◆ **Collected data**

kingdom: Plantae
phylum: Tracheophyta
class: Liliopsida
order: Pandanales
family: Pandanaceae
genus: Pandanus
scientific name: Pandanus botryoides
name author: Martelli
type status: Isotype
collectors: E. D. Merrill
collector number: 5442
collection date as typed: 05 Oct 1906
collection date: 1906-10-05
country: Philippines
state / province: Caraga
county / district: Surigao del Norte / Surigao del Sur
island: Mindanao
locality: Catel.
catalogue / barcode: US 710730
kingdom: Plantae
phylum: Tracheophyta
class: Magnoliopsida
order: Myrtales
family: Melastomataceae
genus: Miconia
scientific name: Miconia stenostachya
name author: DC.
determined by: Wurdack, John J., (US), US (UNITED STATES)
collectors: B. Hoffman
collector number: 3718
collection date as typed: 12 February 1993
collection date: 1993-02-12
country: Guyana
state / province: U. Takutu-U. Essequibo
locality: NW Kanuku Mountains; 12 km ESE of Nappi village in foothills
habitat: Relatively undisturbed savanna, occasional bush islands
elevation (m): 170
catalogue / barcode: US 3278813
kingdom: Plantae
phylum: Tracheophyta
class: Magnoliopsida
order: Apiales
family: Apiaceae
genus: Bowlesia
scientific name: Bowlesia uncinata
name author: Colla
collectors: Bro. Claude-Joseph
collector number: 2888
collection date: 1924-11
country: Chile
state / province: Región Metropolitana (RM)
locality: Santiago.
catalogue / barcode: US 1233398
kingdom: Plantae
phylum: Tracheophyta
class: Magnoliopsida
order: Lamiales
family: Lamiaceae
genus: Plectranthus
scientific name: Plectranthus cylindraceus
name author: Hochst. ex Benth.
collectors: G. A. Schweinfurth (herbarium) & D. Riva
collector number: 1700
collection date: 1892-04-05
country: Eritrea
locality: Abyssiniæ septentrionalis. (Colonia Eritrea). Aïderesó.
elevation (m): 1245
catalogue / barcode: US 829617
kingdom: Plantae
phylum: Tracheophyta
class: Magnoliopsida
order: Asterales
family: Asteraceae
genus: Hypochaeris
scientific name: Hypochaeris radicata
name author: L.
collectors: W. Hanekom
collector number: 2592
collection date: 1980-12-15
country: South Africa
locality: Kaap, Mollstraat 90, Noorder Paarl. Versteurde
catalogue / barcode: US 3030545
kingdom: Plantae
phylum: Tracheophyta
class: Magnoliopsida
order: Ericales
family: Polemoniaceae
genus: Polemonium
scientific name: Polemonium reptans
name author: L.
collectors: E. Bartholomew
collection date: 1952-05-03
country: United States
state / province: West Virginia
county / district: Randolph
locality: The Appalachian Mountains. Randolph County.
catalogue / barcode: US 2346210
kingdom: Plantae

◆ **What to do**
Please turn every line of the records above into a numbered list, leaving out any blank lines.

◆ **Right answer**
1. kingdom: Plantae
2. phylum: Tracheophyta
3. class: Liliopsida
4. order: Pandanales
5. family: Pandanaceae
6. genus: Pandanus
7. scientific name: Pandanus botryoides
8. name author: Martelli
9. type status: Isotype
10. collectors: E. D. Merrill
11. collector number: 5442
12. collection date as typed: 05 Oct 1906
13. collection date: 1906-10-05
14. country: Philippines
15. state / province: Caraga
16. county / district: Surigao del Norte / Surigao del Sur
17. island: Mindanao
18. locality: Catel.
19. catalogue / barcode: US 710730
20. kingdom: Plantae
21. phylum: Tracheophyta
22. class: Magnoliopsida
23. order: Myrtales
24. family: Melastomataceae
25. genus: Miconia
26. scientific name: Miconia stenostachya
27. name author: DC.
28. determined by: Wurdack, John J., (US), US (UNITED STATES)
29. collectors: B. Hoffman
30. collector number: 3718
31. collection date as typed: 12 February 1993
32. collection date: 1993-02-12
33. country: Guyana
34. state / province: U. Takutu-U. Essequibo
35. locality: NW Kanuku Mountains; 12 km ESE of Nappi village in foothills
36. habitat: Relatively undisturbed savanna, occasional bush islands
37. elevation (m): 170
38. catalogue / barcode: US 3278813
39. kingdom: Plantae
40. phylum: Tracheophyta
41. class: Magnoliopsida
42. order: Apiales
43. family: Apiaceae
44. genus: Bowlesia
45. scientific name: Bowlesia uncinata
46. name author: Colla
47. collectors: Bro. Claude-Joseph
48. collector number: 2888
49. collection date: 1924-11
50. country: Chile
51. state / province: Región Metropolitana (RM)
52. locality: Santiago.
53. catalogue / barcode: US 1233398
54. kingdom: Plantae
55. phylum: Tracheophyta
56. class: Magnoliopsida
57. order: Lamiales
58. family: Lamiaceae
59. genus: Plectranthus
60. scientific name: Plectranthus cylindraceus
61. name author: Hochst. ex Benth.
62. collectors: G. A. Schweinfurth (herbarium) & D. Riva
63. collector number: 1700
64. collection date: 1892-04-05
65. country: Eritrea
66. locality: Abyssiniæ septentrionalis. (Colonia Eritrea). Aïderesó.
67. elevation (m): 1245
68. catalogue / barcode: US 829617
69. kingdom: Plantae
70. phylum: Tracheophyta
71. class: Magnoliopsida
72. order: Asterales
73. family: Asteraceae
74. genus: Hypochaeris
75. scientific name: Hypochaeris radicata
76. name author: L.
77. collectors: W. Hanekom
78. collector number: 2592
79. collection date: 1980-12-15
80. country: South Africa
81. locality: Kaap, Mollstraat 90, Noorder Paarl. Versteurde
82. catalogue / barcode: US 3030545
83. kingdom: Plantae
84. phylum: Tracheophyta
85. class: Magnoliopsida
86. order: Ericales
87. family: Polemoniaceae
88. genus: Polemonium
89. scientific name: Polemonium reptans
90. name author: L.
91. collectors: E. Bartholomew
92. collection date: 1952-05-03
93. country: United States
94. state / province: West Virginia
95. county / district: Randolph
96. locality: The Appalachian Mountains. Randolph County.
97. catalogue / barcode: US 2346210
98. kingdom: Plantae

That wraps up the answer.